Despite ongoing revelations regarding the misuse and racist application of stop-and-search powers, the Government decided to roll them out further. I therefore hope that when the Minister sums up, he will address disproportionality. I am sorry, but the equality impact assessment is flawed. It does not address the Bill’s disproportionate impact on our black and ethnic minority communities, and on black men in particular. Overwhelming evidence, including the Home Office’s own data, provided to human rights and civil liberty organisations, details the inherent disproportionality in the use of police stop and search. We know from the Independent Office for Police Conduct’s report that, in the year to March 2021, black people were seven times more likely to be stopped and searched than white people; Asian people were 2.5 times more likely to be stopped and searched.
We know that stop and search powers are ineffective. According to the Home Affairs Committee, between March and May 2020, more than 80% of the 21,950 stop and searches resulted in no further action. That is counterproductive. The decision to ease section 60 and the new powers in the Bill do not consider the trauma that structural oppression causes to our black and ethnic minority communities, and in particular to our black boys.
The Bill will also create the offence of intentional obstruction of a suspicionless, protest-specific stop and search. It might be used to target legal observers, or community-led protest marshals, who play a vital role in protecting the rights of groups by keeping them safe and explaining many complicated and technical laws.
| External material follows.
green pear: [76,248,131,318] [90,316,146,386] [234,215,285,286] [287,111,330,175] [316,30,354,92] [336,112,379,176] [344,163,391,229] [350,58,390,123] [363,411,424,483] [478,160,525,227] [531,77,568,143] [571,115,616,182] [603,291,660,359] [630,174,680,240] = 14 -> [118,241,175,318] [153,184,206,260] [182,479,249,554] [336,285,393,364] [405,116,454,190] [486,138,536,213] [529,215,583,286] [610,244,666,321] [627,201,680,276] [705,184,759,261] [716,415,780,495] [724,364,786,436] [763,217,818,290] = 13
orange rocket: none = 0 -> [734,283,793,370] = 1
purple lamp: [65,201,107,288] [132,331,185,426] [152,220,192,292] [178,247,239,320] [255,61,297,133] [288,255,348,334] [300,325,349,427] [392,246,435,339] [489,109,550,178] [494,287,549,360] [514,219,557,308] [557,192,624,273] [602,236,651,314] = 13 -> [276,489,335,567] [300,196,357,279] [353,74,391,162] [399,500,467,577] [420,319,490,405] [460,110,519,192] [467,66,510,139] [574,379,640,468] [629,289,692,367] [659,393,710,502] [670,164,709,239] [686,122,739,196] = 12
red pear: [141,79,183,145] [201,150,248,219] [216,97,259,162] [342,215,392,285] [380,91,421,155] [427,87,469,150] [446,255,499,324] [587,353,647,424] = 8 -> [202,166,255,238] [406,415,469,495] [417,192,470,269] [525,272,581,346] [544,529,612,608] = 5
They are there in an observer or advisory capacity. The lack of that crucial function will impact many groups, and disabled people and people from ethnic minority backgrounds in particular.
We do not need the Bill. It will not solve the problems that it seeks to address. All it will do is increase the criminalisation of people from our under-represented and under-served communities. The Government are not interested in protecting people or serving those who need them most; they want only to protect themselves, to hold on to power by playing with people’s lives, and to manipulate the public to deflect from their failures. They are doing that at people’s expense. If they cared, they would have brought forward the victims’ Bill and ensured justice for the 1.3 million victims who gave up on the justice system last year. I will stand up for the people and, along with Opposition colleagues, I will vote against the Bill.